Diese strategischen Erweiterungen treffen junge Konsumenten dort, wo sie sind – in Cafés, auf Social Media und in Wellness-orientierten Umgebungen. „Konsumenten wollen Marken, die zu ihrem Lebensstil passen“, erklärt BondiBoost, „und ein minziger Matcha-Moment sorgt für Freude und Präsenz über das Badezimmer hinaus.“
Snackable Content: Food-Beauty im Trendkontext
Die Verbindung von Food und Beauty eröffnet Marken die Chance, bestehende Trends aus anderen Lebensbereichen zu nutzen. eos etwa setzte auf das Social-Media-Phänomen „hacking the menu“, bei dem Nutzer geheime Bestellungen kreieren. So konnten sie limitierte Lippenbalsam-Geschmacksrichtungen wie Pfirsich-Yuzu, Marshmallow Fluff und Braunen Zucker Bubble kombinieren und eigene „Rezepte“ kreieren.
Diese Strategie sprach besonders Gen Z an, die Individualisierung und Entdeckung liebt. Es ging nicht nur ums Produkt, sondern um ein kreatives, exklusives Erlebnis, das Fans als Teil einer Gemeinschaft fühlen ließ und die Markentreue stärkte.
Auch Glow Recipe nutzt Food-Inspiration, um durch Behind-the-Scenes Videos von der Produktion und fruchtigen Visuals Nähe und Authentizität zu schaffen. Solche Inhalte erzielen hohe Reichweiten und fördern eine lebendige Community.
Vom Vorratsschrank ins Produkt: Essbare Inhaltsstoffe im Aufschwung
Die Foodifizierung der Schönheit ist nicht nur ästhetisch, sondern auch funktional. Klassische Küchenzutaten werden zunehmend als wirksame Schönheitshelfer entdeckt. „Was wir auf die Haut auftragen, sollte genauso sorgfältig ausgewählt werden wie unsere Nahrung“, betont Angela Taylor von Elemis.
Ob Milch, Reis oder Wassermelone – Marken greifen auf traditionelle Hausmittel und kulinarische Klassiker zurück, die klinische Wirksamkeit und kulturelle Weisheit verbinden. Glow Recipe erklärt den Trend mit dem Einfluss der K-Beauty-Bewegung, die ganzheitliche Hautpflege mit lebensmittelbasierten Inhaltsstoffen populär machte.
Auch Körperpflege-Marken wie Kate McLeod schöpfen aus ihrer kulinarischen Herkunft: Als ehemalige Konditorin entwickelte sie Pflegeprodukte mit Zutaten wie Kakaobutter und Nussölen, die intensiv pflegen und gleichzeitig genussvoll wirken.
Diese handwerkliche, lebensmitteltaugliche Herangehensweise spricht Konsumenten an, die Transparenz und Sinnhaftigkeit suchen. Sogar etablierte Marken wie Elemis setzen auf essbare Düfte wie Kirsche, Mandel und Tonkabohne, um emotionale Wärme in der Hautpflege zu schaffen.
Den Trend schmecken: Wohin geht die Reise?
Food in Beauty hat sich von verspielter Nostalgie zu einer strategischen, sensorischen Erfahrung entwickelt, die Konsumenten emotional, kulturell und physisch anspricht.
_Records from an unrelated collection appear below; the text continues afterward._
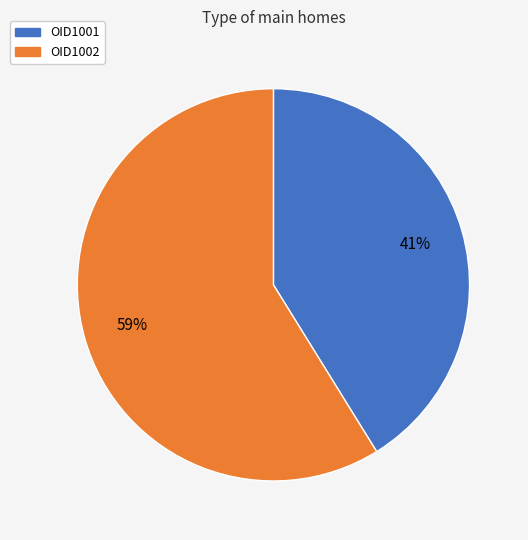

How many slices are in this pie chart?

2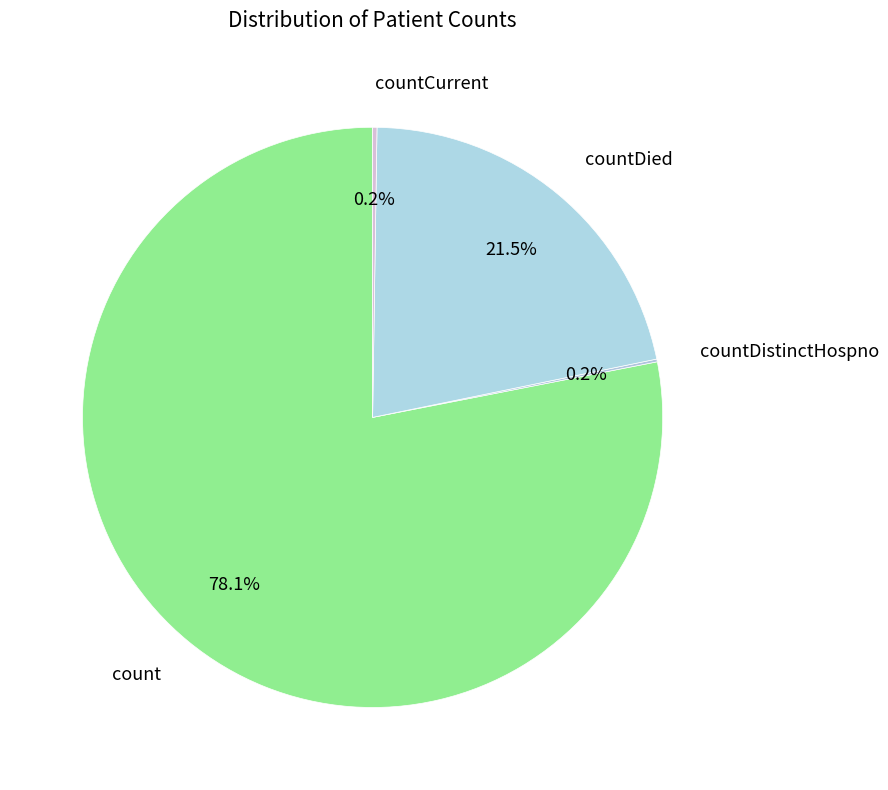

Which slice is the largest?

count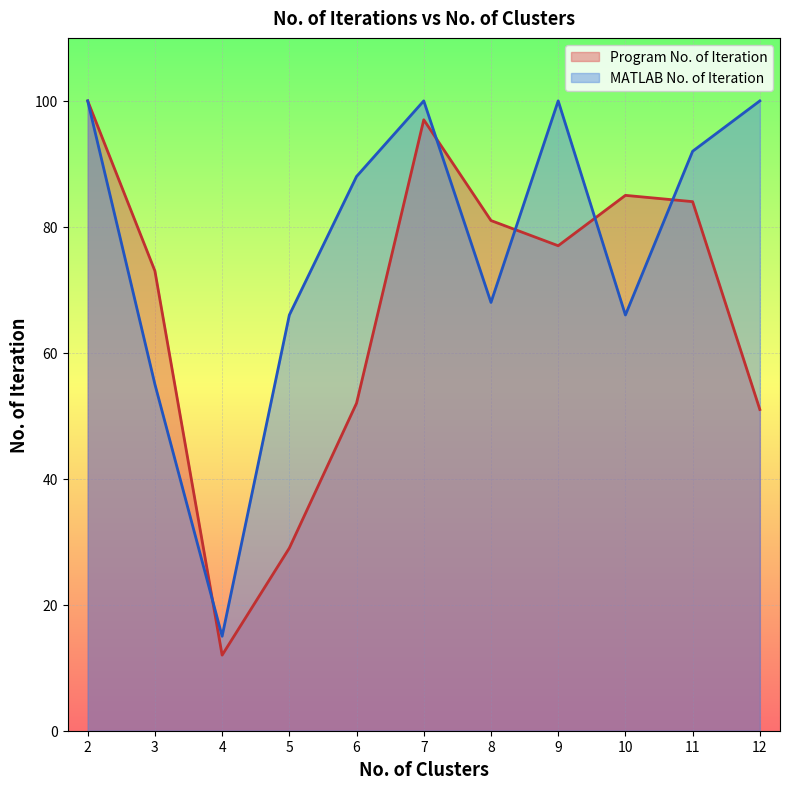

What are all the series names shown in the legend?

Program No. of Iteration, MATLAB No. of Iteration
Die Verbindung von Genuss, Erinnerung und Verlangen passt zu einem von Wellness, Wirtschaft und digitalem Branding geprägten Umfeld.
Die Zukunft der Schönheit liegt in weiteren Crossovers – von limitierten Editionen bis hin zu langfristigen Markenkonzepten. Marken, die Transparenz mit kulturellem Kontext und sensorischer Freude verbinden, werden langfristig relevant bleiben.